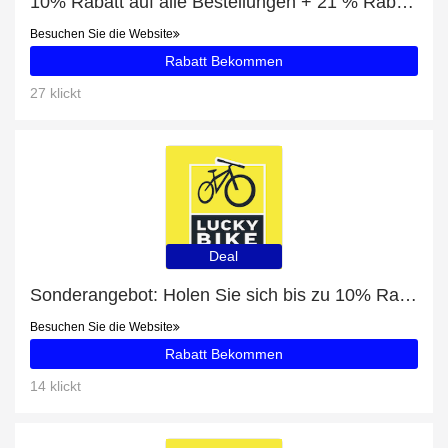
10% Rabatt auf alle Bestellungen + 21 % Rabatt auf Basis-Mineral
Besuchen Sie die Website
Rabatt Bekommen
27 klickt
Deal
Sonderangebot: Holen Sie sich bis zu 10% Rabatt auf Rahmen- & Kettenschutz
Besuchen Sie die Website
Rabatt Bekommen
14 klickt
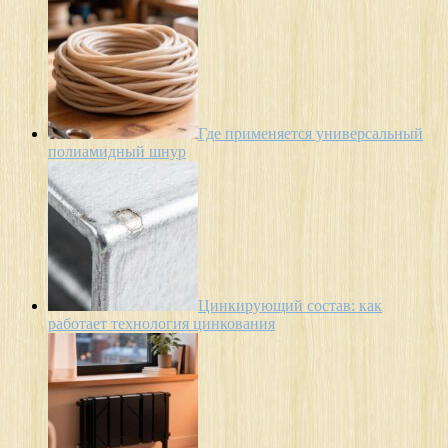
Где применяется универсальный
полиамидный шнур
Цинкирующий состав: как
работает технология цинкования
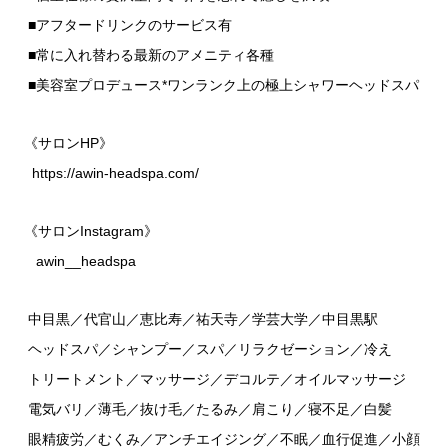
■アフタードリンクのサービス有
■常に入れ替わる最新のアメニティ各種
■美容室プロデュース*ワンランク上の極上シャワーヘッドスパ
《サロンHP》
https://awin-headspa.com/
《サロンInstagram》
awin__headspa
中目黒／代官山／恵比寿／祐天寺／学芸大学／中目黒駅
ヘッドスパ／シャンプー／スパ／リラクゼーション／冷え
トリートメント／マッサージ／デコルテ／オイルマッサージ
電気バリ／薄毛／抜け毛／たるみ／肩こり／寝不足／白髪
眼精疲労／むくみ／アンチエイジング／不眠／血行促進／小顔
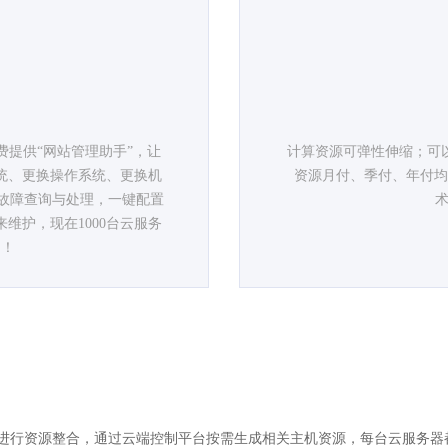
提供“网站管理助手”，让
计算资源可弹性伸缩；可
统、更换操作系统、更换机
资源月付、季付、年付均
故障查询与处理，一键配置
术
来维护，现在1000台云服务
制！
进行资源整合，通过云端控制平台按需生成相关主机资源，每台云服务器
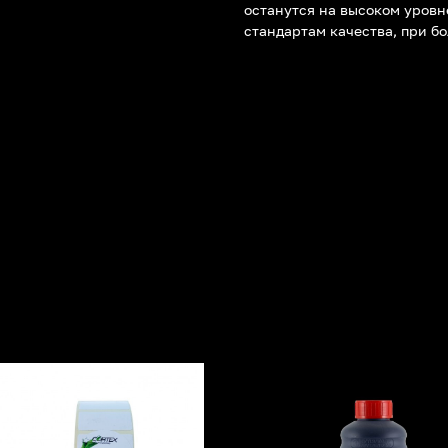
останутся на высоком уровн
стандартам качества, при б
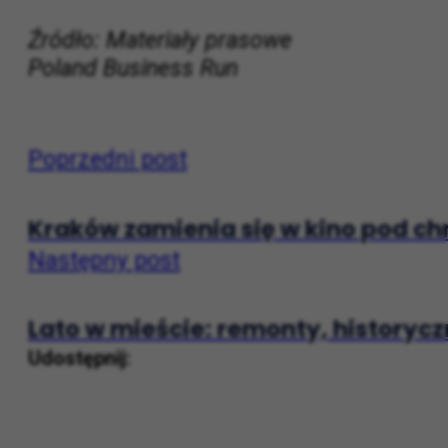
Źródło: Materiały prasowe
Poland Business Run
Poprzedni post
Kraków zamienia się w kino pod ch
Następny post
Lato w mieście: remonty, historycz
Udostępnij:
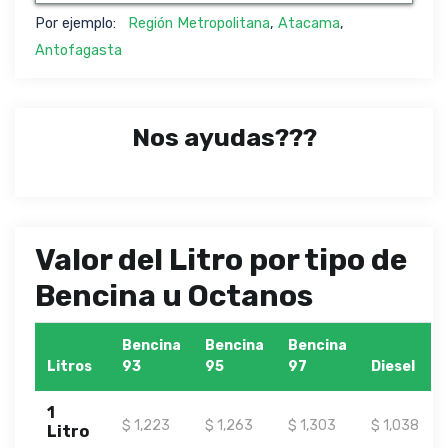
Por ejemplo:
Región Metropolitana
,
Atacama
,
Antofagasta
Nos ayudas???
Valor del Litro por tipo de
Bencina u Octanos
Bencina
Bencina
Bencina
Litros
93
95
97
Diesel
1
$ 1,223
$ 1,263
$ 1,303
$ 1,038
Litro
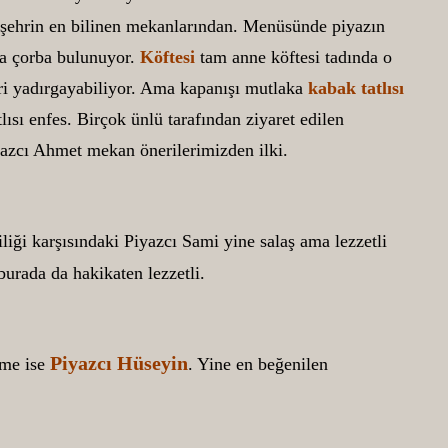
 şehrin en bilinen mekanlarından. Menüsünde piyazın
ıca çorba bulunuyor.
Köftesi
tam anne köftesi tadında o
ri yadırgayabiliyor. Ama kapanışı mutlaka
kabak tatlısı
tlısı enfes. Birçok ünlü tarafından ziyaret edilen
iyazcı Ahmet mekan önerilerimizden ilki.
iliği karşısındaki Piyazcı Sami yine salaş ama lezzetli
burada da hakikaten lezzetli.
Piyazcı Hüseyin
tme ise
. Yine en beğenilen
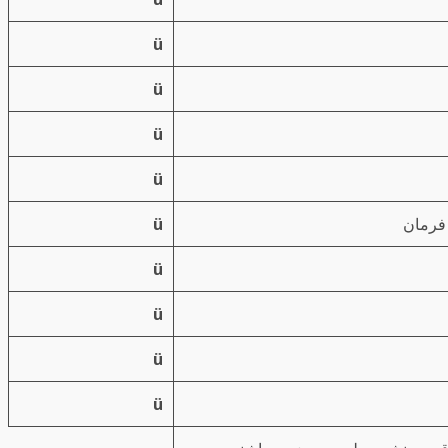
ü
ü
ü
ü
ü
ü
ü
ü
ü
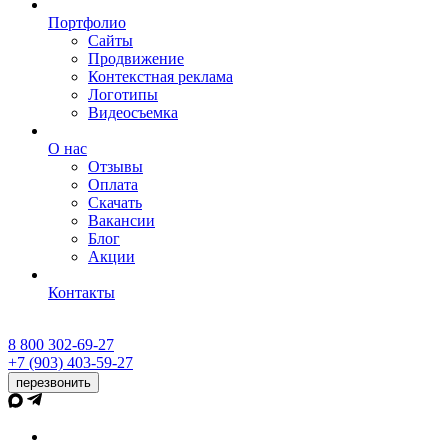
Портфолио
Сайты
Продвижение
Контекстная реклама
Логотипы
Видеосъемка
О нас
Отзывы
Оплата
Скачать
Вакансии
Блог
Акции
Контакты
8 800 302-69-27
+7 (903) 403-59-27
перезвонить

◆ **Exercise**
Extract every line of text from all the rows above, reproducing each one without change. Leave the pictures out of your answer.

◆ **Solved exercise**
10% Rabatt auf alle Bestellungen + 21 % Rabatt auf Basis-Mineral
Besuchen Sie die Website
Rabatt Bekommen
27 klickt
Deal
Sonderangebot: Holen Sie sich bis zu 10% Rabatt auf Rahmen- & Kettenschutz
Besuchen Sie die Website
Rabatt Bekommen
14 klickt
Где применяется универсальный
полиамидный шнур
Цинкирующий состав: как
работает технология цинкования
■アフタードリンクのサービス有
■常に入れ替わる最新のアメニティ各種
■美容室プロデュース*ワンランク上の極上シャワーヘッドスパ
《サロンHP》
https://awin-headspa.com/
《サロンInstagram》
awin__headspa
中目黒／代官山／恵比寿／祐天寺／学芸大学／中目黒駅
ヘッドスパ／シャンプー／スパ／リラクゼーション／冷え
トリートメント／マッサージ／デコルテ／オイルマッサージ
電気バリ／薄毛／抜け毛／たるみ／肩こり／寝不足／白髪
眼精疲労／むくみ／アンチエイジング／不眠／血行促進／小顔
提供“网站管理助手”，让
计算资源可弹性伸缩；可
统、更换操作系统、更换机
资源月付、季付、年付均
故障查询与处理，一键配置
术
来维护，现在1000台云服务
制！
进行资源整合，通过云端控制平台按需生成相关主机资源，每台云服务器
останутся на высоком уровн
стандартам качества, при б
Źródło: Materiały prasowe
Poland Business Run
Poprzedni post
Kraków zamienia się w kino pod ch
Następny post
Lato w mieście: remonty, historycz
Udostępnij:
Por ejemplo:
Región Metropolitana
,
Atacama
,
Antofagasta
Nos ayudas???
Valor del Litro por tipo de
Bencina u Octanos
Bencina
Bencina
Bencina
Litros
93
95
97
Diesel
1
$ 1,223
$ 1,263
$ 1,303
$ 1,038
Litro
 şehrin en bilinen mekanlarından. Menüsünde piyazın
ıca çorba bulunuyor.
Köftesi
tam anne köftesi tadında o
ri yadırgayabiliyor. Ama kapanışı mutlaka
kabak tatlısı
tlısı enfes. Birçok ünlü tarafından ziyaret edilen
iyazcı Ahmet mekan önerilerimizden ilki.
iliği karşısındaki Piyazcı Sami yine salaş ama lezzetli
burada da hakikaten lezzetli.
Piyazcı Hüseyin
tme ise
. Yine en beğenilen
ü
ü
ü
ü
ü
ü
ü
ü
ü
Портфолио
Сайты
Продвижение
Контекстная реклама
Логотипы
Видеосъемка
О нас
Отзывы
Оплата
Скачать
Вакансии
Блог
Акции
Контакты
8 800 302-69-27
+7 (903) 403-59-27
перезвонить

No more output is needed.